• What this task involves:
Please copy, character for character, everything in the records below from the line containing "125: (186, 217)" down to the line containing "131: (289, 59)", both of those lines included, and nothing else.

(Records drawn from a dataset)
= = = =

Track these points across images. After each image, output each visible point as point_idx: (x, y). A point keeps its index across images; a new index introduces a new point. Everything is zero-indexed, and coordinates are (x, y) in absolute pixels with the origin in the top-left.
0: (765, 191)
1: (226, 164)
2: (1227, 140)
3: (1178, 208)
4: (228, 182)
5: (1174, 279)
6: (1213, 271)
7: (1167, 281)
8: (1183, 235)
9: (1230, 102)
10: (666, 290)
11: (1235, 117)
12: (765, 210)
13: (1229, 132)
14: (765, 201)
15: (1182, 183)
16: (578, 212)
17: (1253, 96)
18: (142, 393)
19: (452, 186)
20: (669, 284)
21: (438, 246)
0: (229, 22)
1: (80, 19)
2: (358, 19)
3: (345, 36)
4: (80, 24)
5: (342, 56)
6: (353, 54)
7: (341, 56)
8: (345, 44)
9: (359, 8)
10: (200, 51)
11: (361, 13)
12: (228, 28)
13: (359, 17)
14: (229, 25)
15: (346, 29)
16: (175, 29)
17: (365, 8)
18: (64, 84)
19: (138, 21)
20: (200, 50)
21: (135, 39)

= = = =

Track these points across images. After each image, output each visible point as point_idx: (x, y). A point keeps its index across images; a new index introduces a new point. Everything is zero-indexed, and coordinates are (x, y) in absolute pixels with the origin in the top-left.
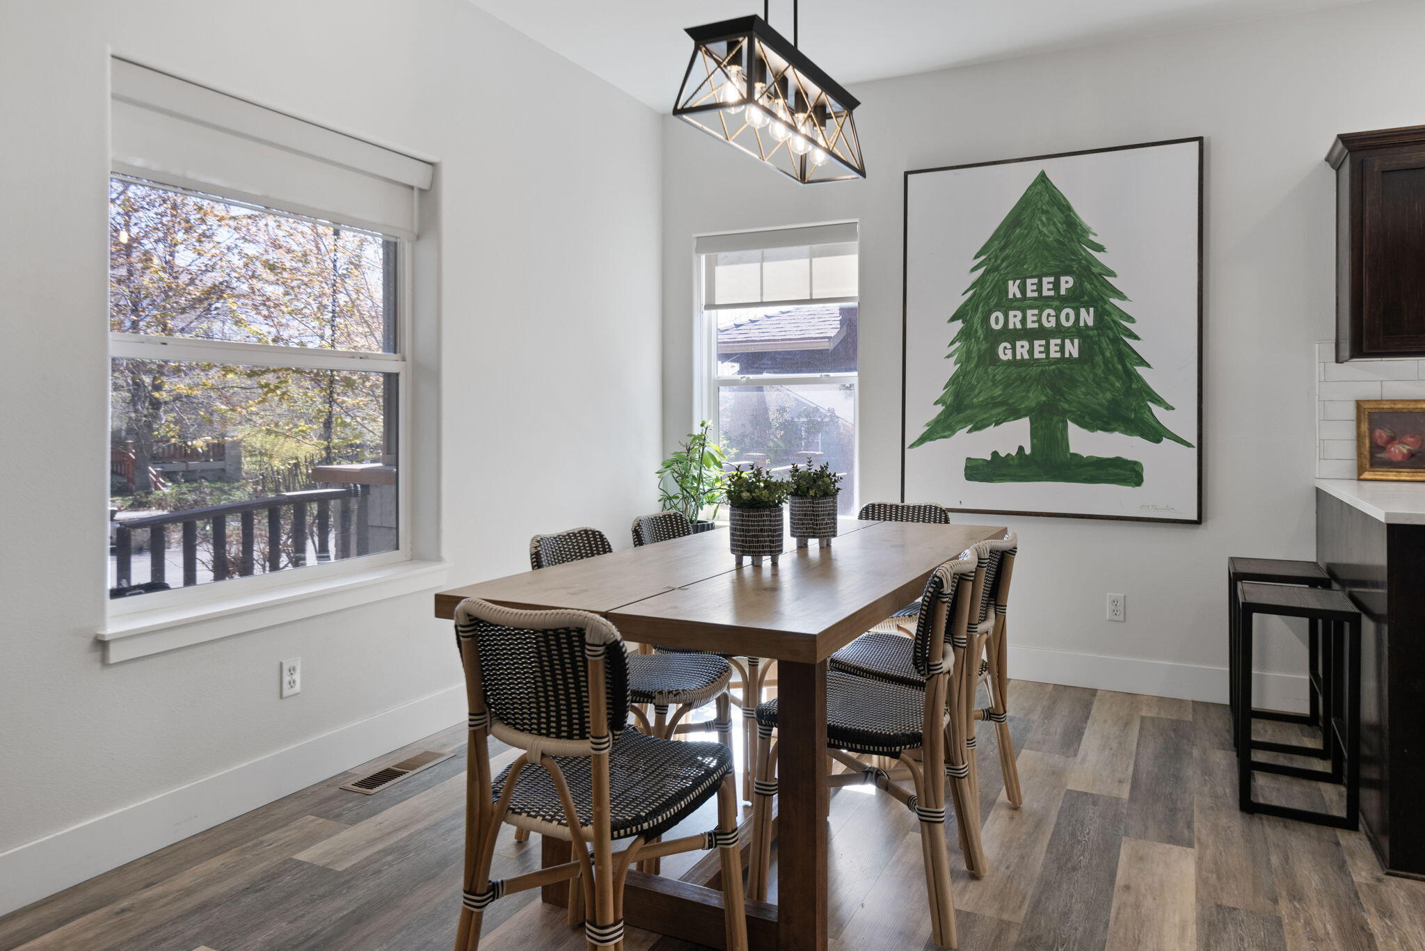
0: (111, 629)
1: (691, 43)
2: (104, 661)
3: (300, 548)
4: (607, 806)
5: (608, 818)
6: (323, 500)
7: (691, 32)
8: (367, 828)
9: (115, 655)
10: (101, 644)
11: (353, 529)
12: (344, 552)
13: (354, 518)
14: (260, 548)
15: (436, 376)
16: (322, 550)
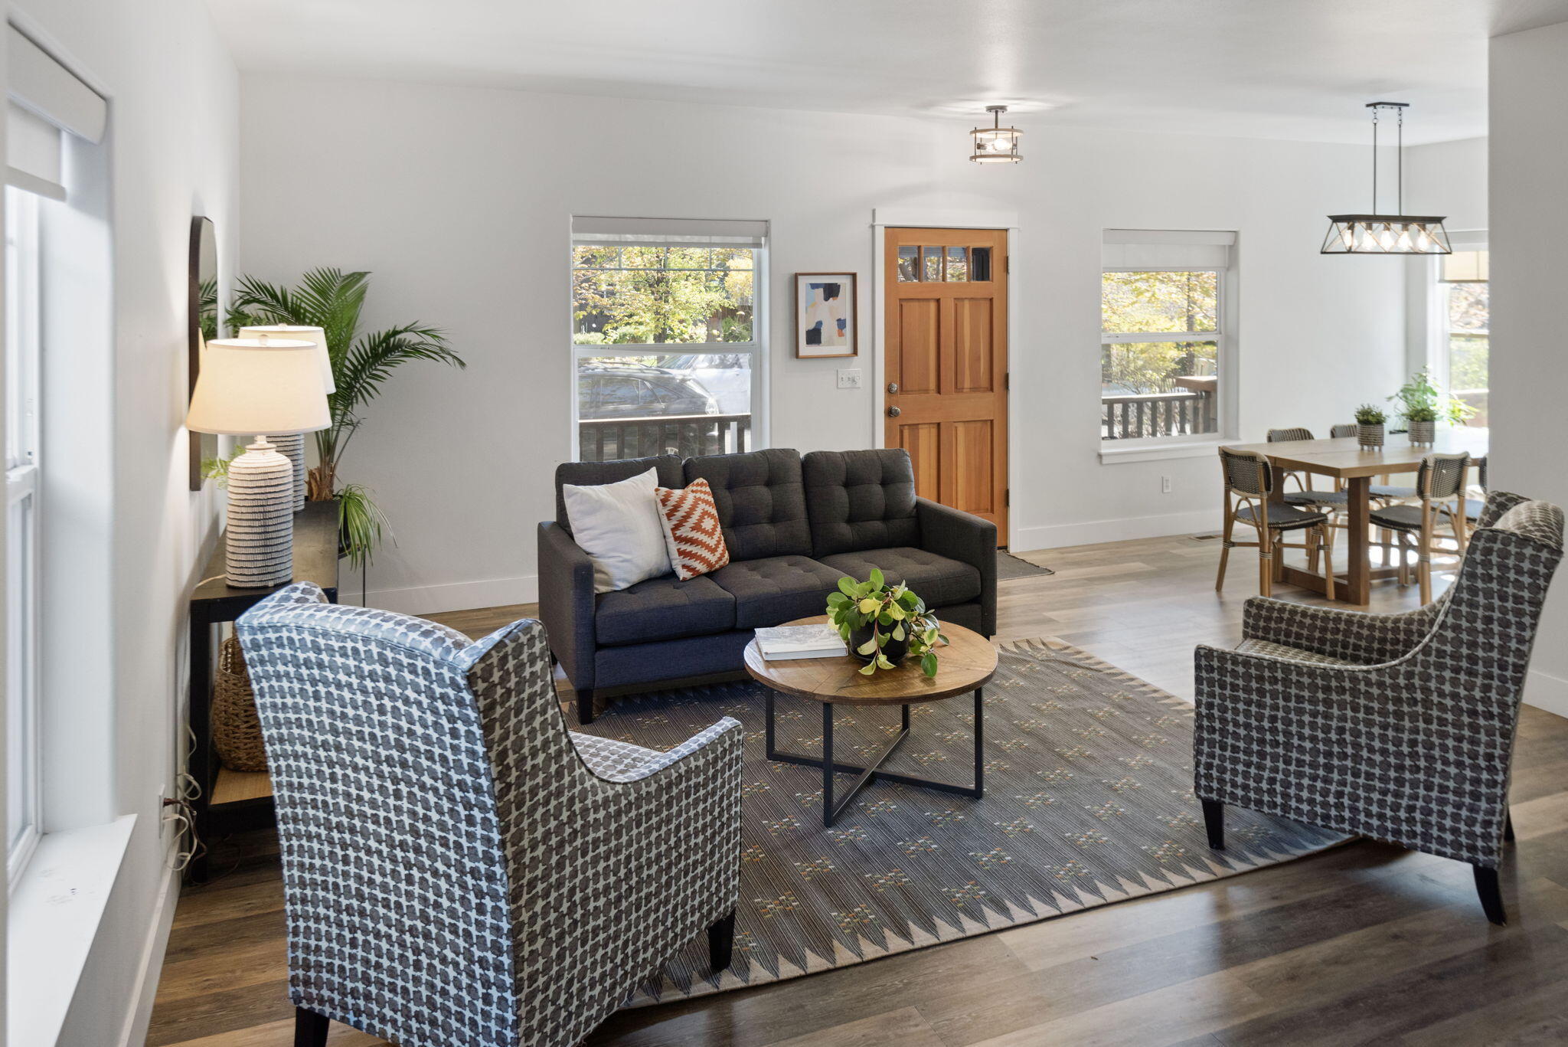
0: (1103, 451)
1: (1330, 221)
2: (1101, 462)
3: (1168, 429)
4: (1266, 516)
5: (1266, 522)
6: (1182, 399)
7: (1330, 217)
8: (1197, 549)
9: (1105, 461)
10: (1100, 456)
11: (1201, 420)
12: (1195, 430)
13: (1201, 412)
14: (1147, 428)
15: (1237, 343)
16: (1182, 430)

= = = =

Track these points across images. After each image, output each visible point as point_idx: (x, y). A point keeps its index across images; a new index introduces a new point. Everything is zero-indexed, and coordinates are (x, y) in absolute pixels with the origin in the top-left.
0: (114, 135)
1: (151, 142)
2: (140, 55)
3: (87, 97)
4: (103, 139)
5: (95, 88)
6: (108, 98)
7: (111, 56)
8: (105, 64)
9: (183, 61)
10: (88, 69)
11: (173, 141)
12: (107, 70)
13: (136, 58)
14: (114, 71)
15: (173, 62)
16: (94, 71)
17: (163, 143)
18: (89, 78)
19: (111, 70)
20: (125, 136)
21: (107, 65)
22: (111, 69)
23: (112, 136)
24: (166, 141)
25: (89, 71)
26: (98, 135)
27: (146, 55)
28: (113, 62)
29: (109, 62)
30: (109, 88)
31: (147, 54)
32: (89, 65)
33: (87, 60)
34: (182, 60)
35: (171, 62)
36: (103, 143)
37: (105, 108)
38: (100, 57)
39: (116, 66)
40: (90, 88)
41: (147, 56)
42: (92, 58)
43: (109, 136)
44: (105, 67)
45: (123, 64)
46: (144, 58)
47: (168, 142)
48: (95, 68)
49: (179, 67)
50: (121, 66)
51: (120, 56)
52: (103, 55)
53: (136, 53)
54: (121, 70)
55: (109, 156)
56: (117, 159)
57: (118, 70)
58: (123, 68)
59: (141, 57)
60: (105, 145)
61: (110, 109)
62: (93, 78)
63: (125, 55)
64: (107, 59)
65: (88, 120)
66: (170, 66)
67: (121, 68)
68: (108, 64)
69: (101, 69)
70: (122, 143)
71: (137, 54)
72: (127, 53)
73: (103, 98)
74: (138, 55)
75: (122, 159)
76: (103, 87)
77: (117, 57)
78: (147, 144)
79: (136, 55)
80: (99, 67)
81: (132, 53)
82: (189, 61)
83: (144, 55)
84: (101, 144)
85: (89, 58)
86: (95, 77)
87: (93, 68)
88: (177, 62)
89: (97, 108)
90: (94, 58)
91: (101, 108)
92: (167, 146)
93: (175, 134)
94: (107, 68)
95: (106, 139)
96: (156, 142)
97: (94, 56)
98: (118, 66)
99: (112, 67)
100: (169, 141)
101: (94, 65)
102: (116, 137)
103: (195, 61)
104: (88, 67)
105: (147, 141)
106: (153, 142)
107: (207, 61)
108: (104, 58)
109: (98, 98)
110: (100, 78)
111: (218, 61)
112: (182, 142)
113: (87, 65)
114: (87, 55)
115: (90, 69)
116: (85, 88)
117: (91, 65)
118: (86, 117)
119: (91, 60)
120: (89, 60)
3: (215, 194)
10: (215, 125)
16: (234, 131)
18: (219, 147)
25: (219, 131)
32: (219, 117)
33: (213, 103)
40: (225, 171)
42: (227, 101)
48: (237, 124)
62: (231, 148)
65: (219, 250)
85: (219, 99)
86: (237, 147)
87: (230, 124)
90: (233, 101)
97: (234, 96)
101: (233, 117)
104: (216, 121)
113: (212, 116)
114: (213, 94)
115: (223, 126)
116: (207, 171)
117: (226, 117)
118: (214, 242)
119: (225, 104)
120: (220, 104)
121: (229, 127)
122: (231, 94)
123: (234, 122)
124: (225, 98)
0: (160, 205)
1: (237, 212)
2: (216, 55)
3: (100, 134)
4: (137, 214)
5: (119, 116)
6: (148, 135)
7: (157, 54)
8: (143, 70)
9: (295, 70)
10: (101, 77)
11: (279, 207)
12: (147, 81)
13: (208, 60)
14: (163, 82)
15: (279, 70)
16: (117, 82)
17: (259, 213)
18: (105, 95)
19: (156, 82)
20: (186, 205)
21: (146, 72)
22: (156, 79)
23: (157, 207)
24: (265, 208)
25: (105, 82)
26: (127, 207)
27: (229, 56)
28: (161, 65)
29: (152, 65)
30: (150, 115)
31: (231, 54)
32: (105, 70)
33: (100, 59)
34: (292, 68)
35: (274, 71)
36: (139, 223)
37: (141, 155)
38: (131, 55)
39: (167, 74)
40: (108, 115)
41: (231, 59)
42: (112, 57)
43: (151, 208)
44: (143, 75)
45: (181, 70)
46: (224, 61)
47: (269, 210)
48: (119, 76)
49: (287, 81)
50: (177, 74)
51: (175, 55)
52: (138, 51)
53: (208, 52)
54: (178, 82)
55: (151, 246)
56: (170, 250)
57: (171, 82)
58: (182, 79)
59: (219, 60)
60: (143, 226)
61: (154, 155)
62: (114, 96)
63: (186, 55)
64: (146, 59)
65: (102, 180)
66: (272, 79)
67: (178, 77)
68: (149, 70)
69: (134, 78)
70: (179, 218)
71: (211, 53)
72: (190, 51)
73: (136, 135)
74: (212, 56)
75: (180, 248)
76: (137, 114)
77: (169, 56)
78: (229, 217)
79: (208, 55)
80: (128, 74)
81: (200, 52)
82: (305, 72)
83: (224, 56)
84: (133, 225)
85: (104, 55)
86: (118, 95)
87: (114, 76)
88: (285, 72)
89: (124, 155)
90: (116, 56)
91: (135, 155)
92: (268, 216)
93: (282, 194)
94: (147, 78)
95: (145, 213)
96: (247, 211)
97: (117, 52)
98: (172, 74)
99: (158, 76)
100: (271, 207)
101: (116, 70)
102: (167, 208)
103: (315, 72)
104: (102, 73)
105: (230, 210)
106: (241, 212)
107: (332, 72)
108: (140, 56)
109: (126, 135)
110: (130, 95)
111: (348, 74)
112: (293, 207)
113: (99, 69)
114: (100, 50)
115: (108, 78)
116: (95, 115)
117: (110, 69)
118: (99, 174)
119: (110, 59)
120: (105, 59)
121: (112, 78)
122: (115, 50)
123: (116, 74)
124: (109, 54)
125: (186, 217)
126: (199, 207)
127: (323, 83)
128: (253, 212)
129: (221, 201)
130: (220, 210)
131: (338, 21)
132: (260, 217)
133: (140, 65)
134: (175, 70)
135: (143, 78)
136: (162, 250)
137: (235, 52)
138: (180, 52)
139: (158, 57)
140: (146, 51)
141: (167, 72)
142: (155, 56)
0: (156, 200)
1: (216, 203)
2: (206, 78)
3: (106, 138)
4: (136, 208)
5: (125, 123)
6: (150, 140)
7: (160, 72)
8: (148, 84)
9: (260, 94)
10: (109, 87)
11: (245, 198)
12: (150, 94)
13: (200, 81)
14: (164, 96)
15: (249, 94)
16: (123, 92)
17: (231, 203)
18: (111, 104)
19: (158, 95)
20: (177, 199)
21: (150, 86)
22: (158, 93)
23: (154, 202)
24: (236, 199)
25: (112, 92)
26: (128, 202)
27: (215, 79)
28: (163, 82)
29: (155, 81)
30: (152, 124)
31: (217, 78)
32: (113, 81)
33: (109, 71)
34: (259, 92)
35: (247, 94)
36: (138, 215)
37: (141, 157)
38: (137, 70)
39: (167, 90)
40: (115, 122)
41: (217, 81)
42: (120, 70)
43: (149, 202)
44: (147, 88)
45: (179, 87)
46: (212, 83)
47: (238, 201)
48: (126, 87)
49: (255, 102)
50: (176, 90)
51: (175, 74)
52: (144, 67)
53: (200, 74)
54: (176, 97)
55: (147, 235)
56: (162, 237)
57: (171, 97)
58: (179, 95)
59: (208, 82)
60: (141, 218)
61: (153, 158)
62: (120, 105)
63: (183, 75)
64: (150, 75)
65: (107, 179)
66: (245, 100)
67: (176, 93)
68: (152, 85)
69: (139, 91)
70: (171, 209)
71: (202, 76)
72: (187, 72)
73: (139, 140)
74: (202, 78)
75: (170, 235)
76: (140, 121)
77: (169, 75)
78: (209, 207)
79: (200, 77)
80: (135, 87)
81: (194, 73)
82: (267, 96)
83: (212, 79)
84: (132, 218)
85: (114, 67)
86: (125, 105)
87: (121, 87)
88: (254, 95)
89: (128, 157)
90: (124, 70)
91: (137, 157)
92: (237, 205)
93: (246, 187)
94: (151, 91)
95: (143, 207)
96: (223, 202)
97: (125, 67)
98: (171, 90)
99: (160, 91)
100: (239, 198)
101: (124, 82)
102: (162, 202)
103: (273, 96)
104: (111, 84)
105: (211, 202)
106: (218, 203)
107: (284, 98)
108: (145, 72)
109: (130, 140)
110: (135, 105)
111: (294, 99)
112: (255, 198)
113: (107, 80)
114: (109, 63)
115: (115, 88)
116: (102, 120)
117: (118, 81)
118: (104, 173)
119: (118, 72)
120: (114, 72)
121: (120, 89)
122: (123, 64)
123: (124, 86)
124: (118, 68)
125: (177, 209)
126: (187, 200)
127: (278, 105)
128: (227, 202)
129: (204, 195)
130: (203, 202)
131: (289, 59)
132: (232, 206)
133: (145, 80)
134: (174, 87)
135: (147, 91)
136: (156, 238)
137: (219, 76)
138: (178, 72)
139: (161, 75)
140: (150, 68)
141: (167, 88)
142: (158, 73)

= = = =

• Your response:
125: (186, 217)
126: (199, 207)
127: (323, 83)
128: (253, 212)
129: (221, 201)
130: (220, 210)
131: (338, 21)
132: (260, 217)
133: (140, 65)
134: (175, 70)
135: (143, 78)
136: (162, 250)
137: (235, 52)
138: (180, 52)
139: (158, 57)
140: (146, 51)
141: (167, 72)
142: (155, 56)
0: (156, 200)
1: (216, 203)
2: (206, 78)
3: (106, 138)
4: (136, 208)
5: (125, 123)
6: (150, 140)
7: (160, 72)
8: (148, 84)
9: (260, 94)
10: (109, 87)
11: (245, 198)
12: (150, 94)
13: (200, 81)
14: (164, 96)
15: (249, 94)
16: (123, 92)
17: (231, 203)
18: (111, 104)
19: (158, 95)
20: (177, 199)
21: (150, 86)
22: (158, 93)
23: (154, 202)
24: (236, 199)
25: (112, 92)
26: (128, 202)
27: (215, 79)
28: (163, 82)
29: (155, 81)
30: (152, 124)
31: (217, 78)
32: (113, 81)
33: (109, 71)
34: (259, 92)
35: (247, 94)
36: (138, 215)
37: (141, 157)
38: (137, 70)
39: (167, 90)
40: (115, 122)
41: (217, 81)
42: (120, 70)
43: (149, 202)
44: (147, 88)
45: (179, 87)
46: (212, 83)
47: (238, 201)
48: (126, 87)
49: (255, 102)
50: (176, 90)
51: (175, 74)
52: (144, 67)
53: (200, 74)
54: (176, 97)
55: (147, 235)
56: (162, 237)
57: (171, 97)
58: (179, 95)
59: (208, 82)
60: (141, 218)
61: (153, 158)
62: (120, 105)
63: (183, 75)
64: (150, 75)
65: (107, 179)
66: (245, 100)
67: (176, 93)
68: (152, 85)
69: (139, 91)
70: (171, 209)
71: (202, 76)
72: (187, 72)
73: (139, 140)
74: (202, 78)
75: (170, 235)
76: (140, 121)
77: (169, 75)
78: (209, 207)
79: (200, 77)
80: (135, 87)
81: (194, 73)
82: (267, 96)
83: (212, 79)
84: (132, 218)
85: (114, 67)
86: (125, 105)
87: (121, 87)
88: (254, 95)
89: (128, 157)
90: (124, 70)
91: (137, 157)
92: (237, 205)
93: (246, 187)
94: (151, 91)
95: (143, 207)
96: (223, 202)
97: (125, 67)
98: (171, 90)
99: (160, 91)
100: (239, 198)
101: (124, 82)
102: (162, 202)
103: (273, 96)
104: (111, 84)
105: (211, 202)
106: (218, 203)
107: (284, 98)
108: (145, 72)
109: (130, 140)
110: (135, 105)
111: (294, 99)
112: (255, 198)
113: (107, 80)
114: (109, 63)
115: (115, 88)
116: (102, 120)
117: (118, 81)
118: (104, 173)
119: (118, 72)
120: (114, 72)
121: (120, 89)
122: (123, 64)
123: (124, 86)
124: (118, 68)
125: (177, 209)
126: (187, 200)
127: (278, 105)
128: (227, 202)
129: (204, 195)
130: (203, 202)
131: (289, 59)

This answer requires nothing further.